I feel like this is kind of like saying Facebook is using PHP and MySQL: technically true, but they’ve spent huge amounts of resources to heavily customise them to the point of probably being unrecognisable.
Well, it looks like it’s not just Postgres anymore (shows how up to date I am!), but as of 2015 a slew of other things. I actually don’t think I’d be surprised if they used pretty stock Django (and maybe avoided or replaced some parts of it) for serving web requests. I’d expect there to be custom, hyper-optimized stuff for things like search, recommendations and other stuff like that, though. But, again, what do I know?
Does anyone know if they tried PyPy? Is cache performance or total memory size their real constraint?
PyPy needs to use the same memory structures as CPython. I would expect that to mean that it also needs to touch memory during collection, but I didn’t quite understand from the article why CPython did that. Because it added the objects to Python lists and had to increase their refcount? Sounds like something both Pythons should be able to avoid.
CPython’s garbage-collector is reference-count based, which means that when you free a container (like a list), you then have to go through and decrement the reference count of everything that was contained (and if it hits zero, free it and decrement the reference counts of everything it held onto.
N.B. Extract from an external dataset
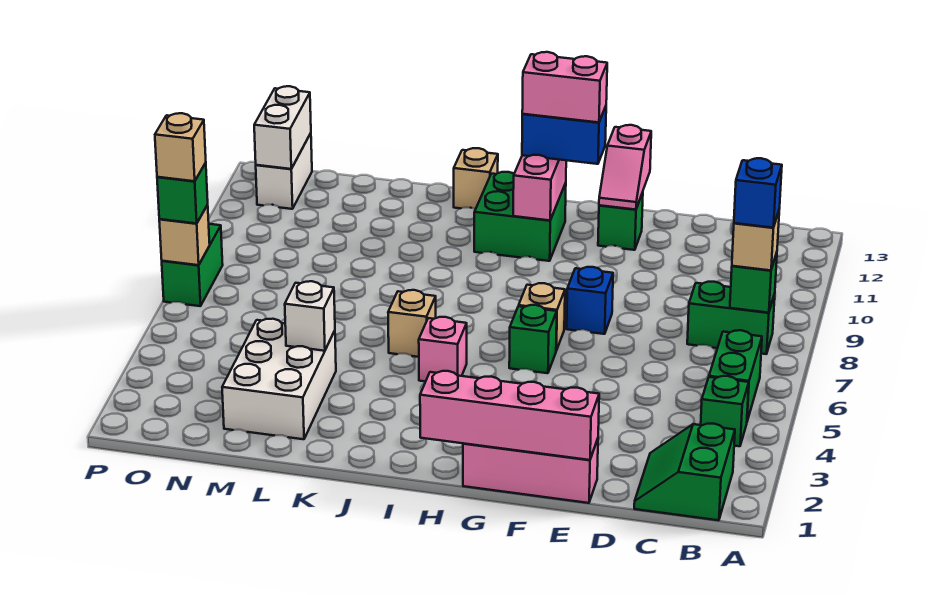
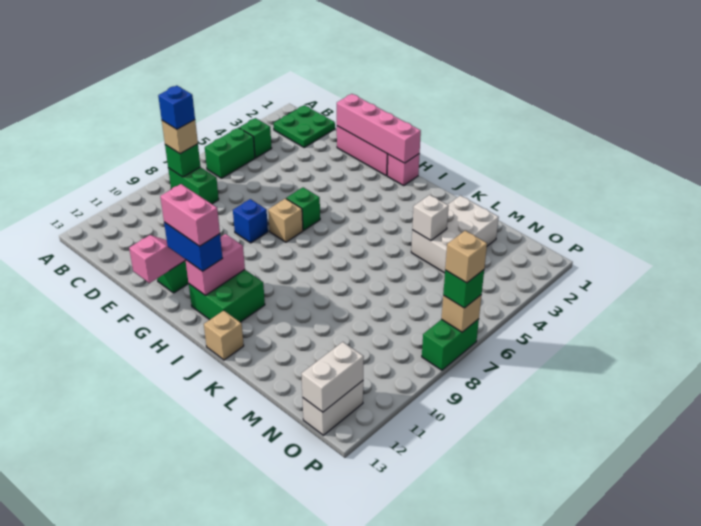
green 2x2 slope [634,424,735,520] -> green 2x2 plate [274,105,335,147]
pink 1x1 brick [419,317,467,381] -> pink 1x1 brick moved to [387,154,420,185]
tan 1x1 brick [388,290,436,357] -> none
This is particularly egregious in Python because the language is built on hashmaps - every object, every class, every module has (or sometimes is) a hashmap, so there’s a lot of ref-counting that needs to be done.
This is also why CPython has a GIL: when any part of the program can reach into any other part at any time and increment or decrement its reference count, the either you need a lock around absolutely everything, or just say “to hell with it” and make one big lock for the whole thing.
PyPy does not have a GIL, and it does not use reference-count-based garbage collection, so on the face of it, it seems like it would be a lot more CoW-friendly. The docs also say that PyPy does not do a gc.collect() at shutdown, which is another change mentioned in the article.
PyPy does not have a GIL
According to their FAQ, they still have a gil. They were looking into replacing the GIL with STM a while ago, but I don’t recall that ever landing.
Ah, my mistake. I knew they did not use reference-count-based garbage collection, and I knew that was the big sticking point for the CPython GIL, so I leapt to a conclusion.
The GIL is necessary for compatibility with CPython extensions. Other implementations have removed their GIL because they live in other contexts, but PyPy wants to retain that compatibility and be a CPython drop-in replacement.
I’m surprised they were able to remove the reference-counting, but I don’t know enough about Python extensions to know why, maybe they indicate ownership of objecs in some other way? Or does PyPy not use refcounting itself, but supports it alongside gc, to support extensions? Or do some extensions just not work with PyPy even though most do?
Maybe I missed something but I was hoping/expecting to see some info on reducing the need for GC by eliminating cycles. Python can theoretically run without GC and only rely on refcounts, although in practice many libraries create cycles.
Umm, yeah, was it early Perl5 which didn’t collect reference cycles? I think I remember writing code to break them manually as part of an object destructor. It was a little annoying to have to do it, but not hard and improved performance considerably.
There is a lot of in going research in reference counting, which has produced reference counting implementations that are comparable to tracing GCs. They tend to do things like delay decrements or do them all at once, or other tricks like that. See this paper.
If CPython holds on to ref counting, it might be interesting to see if some of that work would make a difference.